Visual programming tools are better suited for this process. However, since we want to do this in Jupyter-Notebook, we will first create two data frames. We create first a dataframe with all movie directors and the number of their movies.

Create new dataframe "df_dir_movies"

df_dir_movies = df.groupby(["Director"])["Title"].count().to_frame(name = 'number of movies').reset_index() df_dir_movies

Join1

Then we create the second data frame with the directors and the total revenue generated for all their movies.

Create new dataframe "df_dir_rev"

df_dir_rev = df.groupby(["Director"])["Revenue (Millions)"].sum().to_frame(name = 'Revenue').reset_index() df_dir_rev

Join2

Now we join the two data frames together using the "director" column. There is an option to make the following joins using the "how" parameter:

  • left
  • right
  • inner
  • outer The resulting dataframe shows the directors with their number of movies and the total generated revenues in a table.

Join the dataframe "df_dir_movies" with "df_dir_rev"

how = rigtht, left, inner or outer

pd.merge(df_dir_movies,df_dir_rev, left_on=['Director'], right_on=['Director'],how = 'left')

Join3

Concatenate

Combining or appending two different dataframes can be done with the following two functions. It is important that the columns in both data frames are the same.

df2 = df df.append(df2) # Append df2 to df (The columns must be the same in both dataframes) pd.concat([df, df2],axis=0) # concatenate two dataframes

Import Data from Databases

Import from mysql

import pymysql

conn = pymysql.connect(host='localhost',port=3306, db='database',user='root',password='pw')

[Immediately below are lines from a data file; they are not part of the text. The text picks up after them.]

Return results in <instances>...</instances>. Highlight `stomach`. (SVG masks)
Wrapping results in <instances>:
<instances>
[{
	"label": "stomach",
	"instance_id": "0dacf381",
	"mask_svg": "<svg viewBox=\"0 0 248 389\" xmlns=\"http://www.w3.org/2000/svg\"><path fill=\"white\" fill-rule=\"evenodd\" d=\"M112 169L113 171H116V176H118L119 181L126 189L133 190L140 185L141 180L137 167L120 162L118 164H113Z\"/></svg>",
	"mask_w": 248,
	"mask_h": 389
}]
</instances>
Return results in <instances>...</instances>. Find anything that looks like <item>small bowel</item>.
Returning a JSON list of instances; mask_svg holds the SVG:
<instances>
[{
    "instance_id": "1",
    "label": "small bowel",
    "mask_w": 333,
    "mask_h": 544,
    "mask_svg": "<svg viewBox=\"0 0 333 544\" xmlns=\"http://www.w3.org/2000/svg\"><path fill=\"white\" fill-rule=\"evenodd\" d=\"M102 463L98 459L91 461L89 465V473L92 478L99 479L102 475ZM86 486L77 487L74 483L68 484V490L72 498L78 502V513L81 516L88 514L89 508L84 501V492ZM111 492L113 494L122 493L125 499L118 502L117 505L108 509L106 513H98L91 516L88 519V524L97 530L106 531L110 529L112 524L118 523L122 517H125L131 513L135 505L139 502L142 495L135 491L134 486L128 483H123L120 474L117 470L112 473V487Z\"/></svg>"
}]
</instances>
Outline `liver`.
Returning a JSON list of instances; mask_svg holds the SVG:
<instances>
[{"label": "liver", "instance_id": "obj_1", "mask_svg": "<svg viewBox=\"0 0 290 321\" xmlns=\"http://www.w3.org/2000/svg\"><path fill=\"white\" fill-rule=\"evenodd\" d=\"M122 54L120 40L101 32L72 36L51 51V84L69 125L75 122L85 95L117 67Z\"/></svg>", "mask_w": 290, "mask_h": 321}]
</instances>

df = pd.read_sql_query( "SELECT * FROM table LIMIT 3;", conn) df.tail(100)

Import Teradata

import teradata

Make a connection

session = udaExec.connect(method="odbc", USEREGIONALSETTINGS="N", system= "dwh", username = "root", password = "pw");

query = "SELECT * FROM DATABASEX.TABLENAMEX"

Reading query to df

df = pd.read_sql(query,session)

Do something with df,e.g.

print(df.head()) #to see the first 5 rows

Import SAP-Hana

import pyhdb

connection = pyhdb.connect( host="localhost", port=30015, user="root, password="pw" ) print(connection.isconnected()) query = "SELECT * FROM HDB_REPORT."Table"" df = pd.read_sql(query,connection)

Do something with df,e.g.

print(df.head()) #to see the first 5 rows

Conclusion

With this Cheat Sheet you should be well prepared to perform most of the Data Enginnering tasks with Pandas in Jupyter-Notebook. This will also make it easier to integrate code you write in Python into KNIME and benefit from the advantages of both worlds.